Monthly Archives: November 2018

From the New York Times: This Grammar Guru Will Solve the World’s Problems

If I’ve said it once, I’ve said it a thousand times, Lexicide don’t do no grammar. However, we’re not above a feel-good story, especially when it covers a kindred spirit (and in the New York Times, no less):

This Grammar Guru Will Solve the World’s Problems

Ellen Jovin has a lot more courage than Lex and Otto. You’ll never see us battle the Jehovah’s Witnesses for sidewalk space!

Demonyms: the Final Words

I didn’t expect to write five posts on demonyms, but here we must brake the trolley, this time outside the Anglosphere. My aside on growing up Chinese American (as opposed to, say, Chinish or Chinesque American) took me back to the days of Chinese school, those glorious Sunday afternoons spent indoors practicing calligraphy and vocabulary instead of playing kickball or jumping bikes off curbs. In Chinese, we learned, the United States was mei guo (美国), literally “the beautiful country.” Americans are mei guo ren, or “beautiful country people.” I don’t know which Chinese came up with that, but as an American, I am flattered.

Mei Guo written in traditional Chinese script. This is the way I learned to write it.

Also as an American, I’m conflicted, as there are two continents called America, so technically Chileans and El Salvadorans are also American. No other country seems to have the awkward co-opting of an entire continent, much less two. Well, there is Australia, of course, but the country and the continent are synonymous. For the one other nation that takes the name of its continent, South African rolls easily off the tongue in a way that United States of American does not. But non-Americans tell me there’s no cause for angst.
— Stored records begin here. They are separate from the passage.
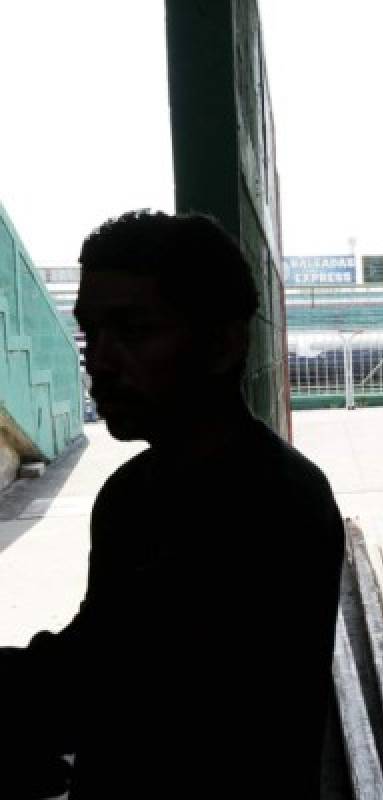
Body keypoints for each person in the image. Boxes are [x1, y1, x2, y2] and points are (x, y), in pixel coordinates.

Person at [0, 211, 345, 798]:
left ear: (222, 345)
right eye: (90, 333)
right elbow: (101, 655)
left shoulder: (268, 509)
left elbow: (96, 686)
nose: (99, 360)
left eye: (133, 331)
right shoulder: (133, 491)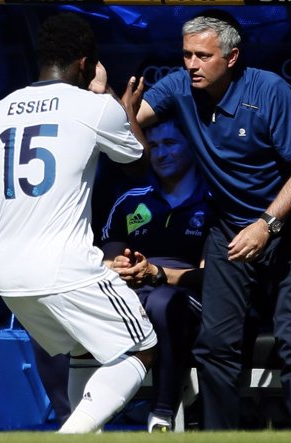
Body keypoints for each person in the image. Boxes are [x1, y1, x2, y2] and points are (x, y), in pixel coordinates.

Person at [121, 10, 291, 430]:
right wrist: (124, 108)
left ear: (231, 58)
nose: (191, 64)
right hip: (228, 227)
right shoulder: (179, 86)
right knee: (215, 343)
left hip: (287, 229)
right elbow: (132, 130)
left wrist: (266, 224)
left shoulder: (270, 90)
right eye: (186, 55)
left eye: (202, 56)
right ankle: (220, 436)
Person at [0, 12, 157, 434]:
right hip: (66, 268)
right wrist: (115, 100)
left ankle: (77, 430)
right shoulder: (94, 105)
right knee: (141, 349)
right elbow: (140, 166)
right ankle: (68, 436)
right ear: (86, 63)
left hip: (9, 277)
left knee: (83, 350)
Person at [100, 119, 211, 432]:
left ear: (192, 146)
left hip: (190, 298)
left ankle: (161, 414)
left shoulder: (213, 202)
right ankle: (79, 414)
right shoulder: (130, 200)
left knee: (162, 301)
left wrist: (158, 274)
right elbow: (110, 263)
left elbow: (211, 278)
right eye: (155, 146)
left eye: (171, 143)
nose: (161, 153)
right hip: (134, 293)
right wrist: (127, 268)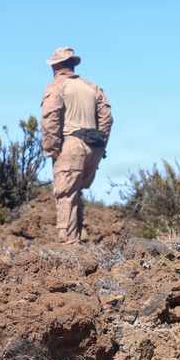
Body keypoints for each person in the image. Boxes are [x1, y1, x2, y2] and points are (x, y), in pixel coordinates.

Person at [40, 46, 112, 244]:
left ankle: (69, 247)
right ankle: (81, 236)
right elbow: (106, 118)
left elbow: (50, 117)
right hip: (93, 148)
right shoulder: (93, 87)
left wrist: (52, 149)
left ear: (56, 66)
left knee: (65, 194)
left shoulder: (56, 86)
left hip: (71, 146)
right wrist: (99, 146)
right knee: (75, 191)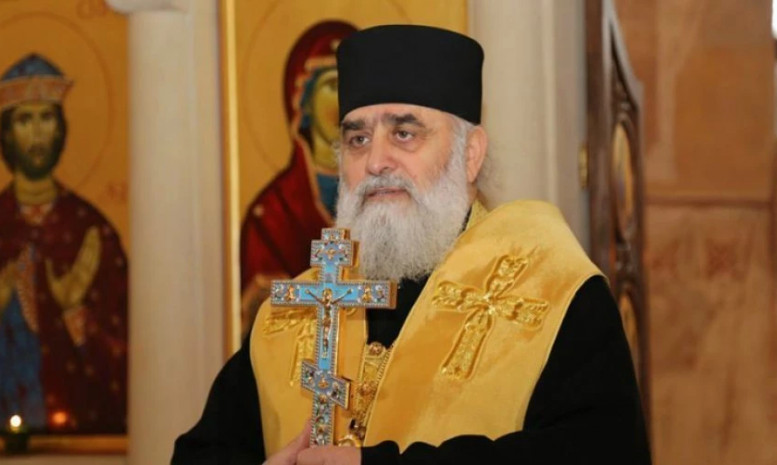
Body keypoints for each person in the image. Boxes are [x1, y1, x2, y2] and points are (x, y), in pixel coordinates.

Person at [173, 25, 650, 464]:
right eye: (357, 139)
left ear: (470, 154)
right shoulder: (300, 311)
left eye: (404, 134)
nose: (376, 161)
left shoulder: (552, 292)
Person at [0, 54, 128, 434]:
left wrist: (76, 315)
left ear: (61, 129)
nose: (36, 133)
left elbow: (133, 368)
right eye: (23, 120)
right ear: (5, 133)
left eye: (46, 118)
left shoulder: (91, 231)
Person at [240, 21, 357, 336]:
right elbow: (260, 324)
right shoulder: (272, 215)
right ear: (303, 100)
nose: (347, 98)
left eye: (355, 84)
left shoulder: (387, 197)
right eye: (333, 85)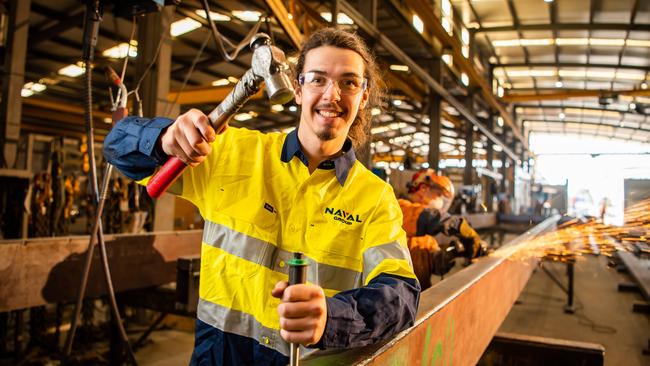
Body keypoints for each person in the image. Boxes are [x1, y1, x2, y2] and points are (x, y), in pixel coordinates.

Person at [104, 28, 419, 365]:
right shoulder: (230, 155)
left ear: (364, 95)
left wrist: (333, 317)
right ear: (297, 89)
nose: (332, 95)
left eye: (349, 82)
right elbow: (117, 146)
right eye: (317, 79)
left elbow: (400, 295)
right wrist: (164, 138)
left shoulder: (375, 198)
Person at [398, 169, 483, 290]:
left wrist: (452, 253)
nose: (442, 203)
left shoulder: (427, 236)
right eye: (439, 196)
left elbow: (432, 265)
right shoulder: (399, 209)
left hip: (419, 295)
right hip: (396, 297)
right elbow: (426, 217)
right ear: (422, 189)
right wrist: (457, 225)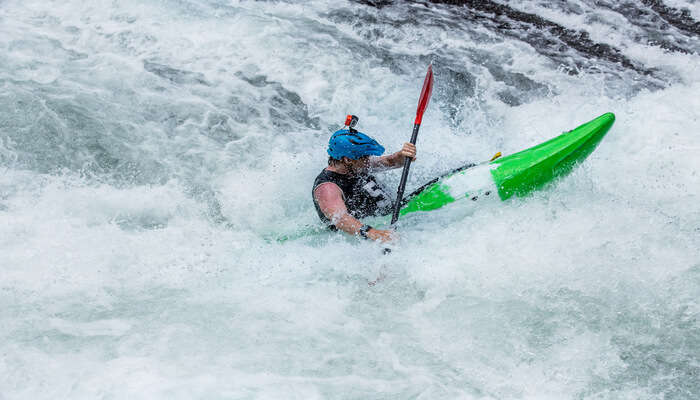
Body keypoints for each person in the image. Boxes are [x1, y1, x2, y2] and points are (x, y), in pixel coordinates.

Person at [312, 115, 416, 243]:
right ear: (348, 159)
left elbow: (390, 161)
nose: (368, 160)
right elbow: (341, 219)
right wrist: (375, 233)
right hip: (357, 238)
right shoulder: (327, 187)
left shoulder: (356, 165)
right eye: (365, 157)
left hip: (389, 216)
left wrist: (403, 155)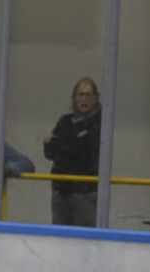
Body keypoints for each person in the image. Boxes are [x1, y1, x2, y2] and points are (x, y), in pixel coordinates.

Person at [43, 77, 102, 227]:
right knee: (59, 235)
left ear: (95, 98)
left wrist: (59, 143)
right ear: (74, 98)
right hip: (60, 190)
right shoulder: (65, 120)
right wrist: (73, 141)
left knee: (84, 237)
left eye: (88, 95)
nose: (84, 99)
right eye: (80, 94)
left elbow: (80, 149)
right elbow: (49, 152)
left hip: (85, 191)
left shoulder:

Spanish speaking Latin Americans describe residents of the United States as estadounidense. And everyone else in the world just calls us Americans without a second thought. My sister reported that her German freunden used the informal Ami.

Too bad we and the rest of the world don’t pay Deutschlanders the same consideration. No other country’s name (in my limited store of knowledge) is mangled overseas more than Deutschland. The French, Spanish, and Arabs call the country after the Alamanni tribe. The Finns call it Saksa after the Saxons. And the majority of the world, from Anglophones to Hindi speakers to Somalians, derive their designator from the Latin name for the region: Germania. (I have never read that Germans are put off by this, but they should be by the Lakota Sioux, whose word for Germany translates to “bad speaker land.”) Only the Swedes, Danes, Dutch, Norwegians, and Icelanders — interestingly, all linguistic neighbors to Germany — choose to honor the natives’ choice of country name with their own versions of Deutschland.

Wait, there’s one more people who get it right, or try to — the Chinese. Their name for Germany is de guo (德国), which literally translates to “Deutsch country,” but sounds like “land of virtue.” Ausgezeichnet!

 Otto E. Mezzo

Reference: https://en.wikipedia.org/wiki/Names_of_Germany

At -ese (A diversion on demonyms)

I always wondered why people and things from China and Japan are Chinese and Japanese, and not, say, Chinan and Japanian. As someone with Chinese ancestry, the word in English always had an exotic ring – a foreign ring. Growing up, none of my contemporaries in Virginia were an -ese. They were French, British, Irish, German, Swedish, Italian, Mexican, or African. Chinese and Japanese stood out, and when you’re a kid, that’s bad.

The suffix -ese still has an alien ring to my ears, which may be why the writers of Star Trek chose Klingonese as the demonym as opposed to Klingonian or Klingonite. Even Portuguese has an otherworldly air, even though it’s a kissing cousin to Spanish. Certainly Togolese and Congolese, which follow no orthographic logic in their formation, describe to me dense, inscrutable people.

But the origins of the suffix ­-ese are not so exotic to European folk. They come to English (as so many words do) from the French ­­-aise. Examples: Lyonnaise, hollandaise, and mayonnaise. No American is going to call mayonnaise exotic.

Thinking of demonyms for people from China brings up a suffix I didn’t cover last time: –man. Chinaman once carried the same neutral color as Englishman or Frenchman, only to gain its offensive tone the more it was spat instead of spoken. As you can see, what’s interesting about Chinaman is that it adds the ­-man suffix to an unmodified place name instead of the descriptor demonym. Chineseman would be more consistent. Of course, this is all before we get to the possible controversies of using “man” to describe both men and women. So a man from Man (the Isle) is a Manxman. But so is a woman from Man.